Mu’adzah binti Abdullah Al ‘Adawiyyah Al Bashiriyyah Radhiyallahu'anha adalah
perempuan ahli ibadah pada masanya.
Tak jarang ia dipanggil Ummu Sahba. Mu’adzah dikenal sebagai
sosok wanita yang terpercaya, cerdas, berilmu dan senantiasa beribadah kepada
Allah.
Mu’adzah merupakan istri dari seorang tabi’in yakni Shilah bin
Asyyam. Setelah sang suami wafat di medan perang, Mu’adzah hidup sendiri. Ia
kemudian wafat pada usia 83 tahun.
Sebagai wanita yang dikenal sebagai sosok yang cerdas, Mu’adzah
beberapa kali meriwayatkan hadits. Ahli ilmu (Al Sayyidatul alimah) ini
sempet berguru dengan Aisyah Radhiyallahu’anha dan beberapa
sahabat di antaranya Sayyidina Ali bin Abu Thalib Radhiyallahu’anhu dan
Ummu Amr binti ‘Abdillah bin Zubair.
Mu’adzah memiliki beberapa murid laki-laki, di antaranya Abu
Qilabah Al Jarmiyy, Yazid Al Risyk, ‘Ashim Al Ahwal, Umar bin Dzar, Ishaq bin
Suwaid, dan Ayyub Al Sikhtiyaniyy yang kemudian semuanya menjadi tabi’in. Tak
sedikit pula murid Mu’adzah datang dari kalangan perempuan.

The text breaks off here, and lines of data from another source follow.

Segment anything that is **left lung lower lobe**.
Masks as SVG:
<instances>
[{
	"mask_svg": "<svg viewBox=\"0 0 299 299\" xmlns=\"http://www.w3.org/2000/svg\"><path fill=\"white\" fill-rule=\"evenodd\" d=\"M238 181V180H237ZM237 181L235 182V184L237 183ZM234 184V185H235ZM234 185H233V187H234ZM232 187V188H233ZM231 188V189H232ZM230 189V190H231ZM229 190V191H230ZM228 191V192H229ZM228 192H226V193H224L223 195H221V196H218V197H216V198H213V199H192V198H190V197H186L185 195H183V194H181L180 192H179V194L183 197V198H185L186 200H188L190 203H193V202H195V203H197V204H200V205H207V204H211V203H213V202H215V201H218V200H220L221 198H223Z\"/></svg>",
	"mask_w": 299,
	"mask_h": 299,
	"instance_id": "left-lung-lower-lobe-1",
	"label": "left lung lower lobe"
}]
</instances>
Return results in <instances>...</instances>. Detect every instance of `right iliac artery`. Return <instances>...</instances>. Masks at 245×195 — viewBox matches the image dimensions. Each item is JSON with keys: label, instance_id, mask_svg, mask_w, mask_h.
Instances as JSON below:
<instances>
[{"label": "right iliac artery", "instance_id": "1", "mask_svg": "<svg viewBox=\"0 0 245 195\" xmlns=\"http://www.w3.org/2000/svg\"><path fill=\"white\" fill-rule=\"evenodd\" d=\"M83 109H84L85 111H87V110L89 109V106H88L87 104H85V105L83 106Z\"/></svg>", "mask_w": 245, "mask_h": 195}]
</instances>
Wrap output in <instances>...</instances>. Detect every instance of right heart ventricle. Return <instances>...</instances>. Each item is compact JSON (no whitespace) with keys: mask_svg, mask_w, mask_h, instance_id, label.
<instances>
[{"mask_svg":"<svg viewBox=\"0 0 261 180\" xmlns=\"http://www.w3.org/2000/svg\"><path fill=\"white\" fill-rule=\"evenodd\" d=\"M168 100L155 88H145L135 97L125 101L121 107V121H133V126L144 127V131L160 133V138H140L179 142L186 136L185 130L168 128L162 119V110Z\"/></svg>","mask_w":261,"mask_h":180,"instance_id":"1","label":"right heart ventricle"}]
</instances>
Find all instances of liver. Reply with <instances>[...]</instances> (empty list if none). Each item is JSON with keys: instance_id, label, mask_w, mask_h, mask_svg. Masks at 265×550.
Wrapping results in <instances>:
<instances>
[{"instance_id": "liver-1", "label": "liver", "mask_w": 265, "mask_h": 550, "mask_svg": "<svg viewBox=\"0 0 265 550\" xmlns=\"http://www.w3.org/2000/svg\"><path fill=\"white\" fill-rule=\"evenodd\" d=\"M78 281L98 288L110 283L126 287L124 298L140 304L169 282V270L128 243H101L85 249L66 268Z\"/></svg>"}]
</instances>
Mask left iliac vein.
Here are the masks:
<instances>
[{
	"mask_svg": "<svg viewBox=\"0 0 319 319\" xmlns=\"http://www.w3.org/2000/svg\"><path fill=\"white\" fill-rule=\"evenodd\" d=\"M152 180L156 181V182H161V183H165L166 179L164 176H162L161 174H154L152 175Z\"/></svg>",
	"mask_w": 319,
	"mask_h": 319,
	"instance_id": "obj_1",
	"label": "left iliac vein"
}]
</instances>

Selain cerdas, Mu’adzah juga merupakah sosok yang zuhud.
Baginya, kenikmatan dunia hanyalah kenikmatan semu, sementara kenikmatan
akhiratlah yang abadi. Suatu ketika ia berkata, “Aku telah menjalani kehidupan
di dunia ini selama 70 tahun. Selama itu pula aku tak pernah melihat sesuatu
yang dapat menggembirakan hati dan mataku.”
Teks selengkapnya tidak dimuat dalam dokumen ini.